▶

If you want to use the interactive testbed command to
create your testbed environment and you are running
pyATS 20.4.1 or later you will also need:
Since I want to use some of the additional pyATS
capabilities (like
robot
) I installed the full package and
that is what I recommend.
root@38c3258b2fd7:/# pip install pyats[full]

◀

Work task ▸ Word for word, quote the lines from the line containing "full package and" through the end of the material, both included, and nothing else.

Expected answer ▸
) I installed the full package and
that is what I recommend.
root@38c3258b2fd7:/# pip install pyats[full]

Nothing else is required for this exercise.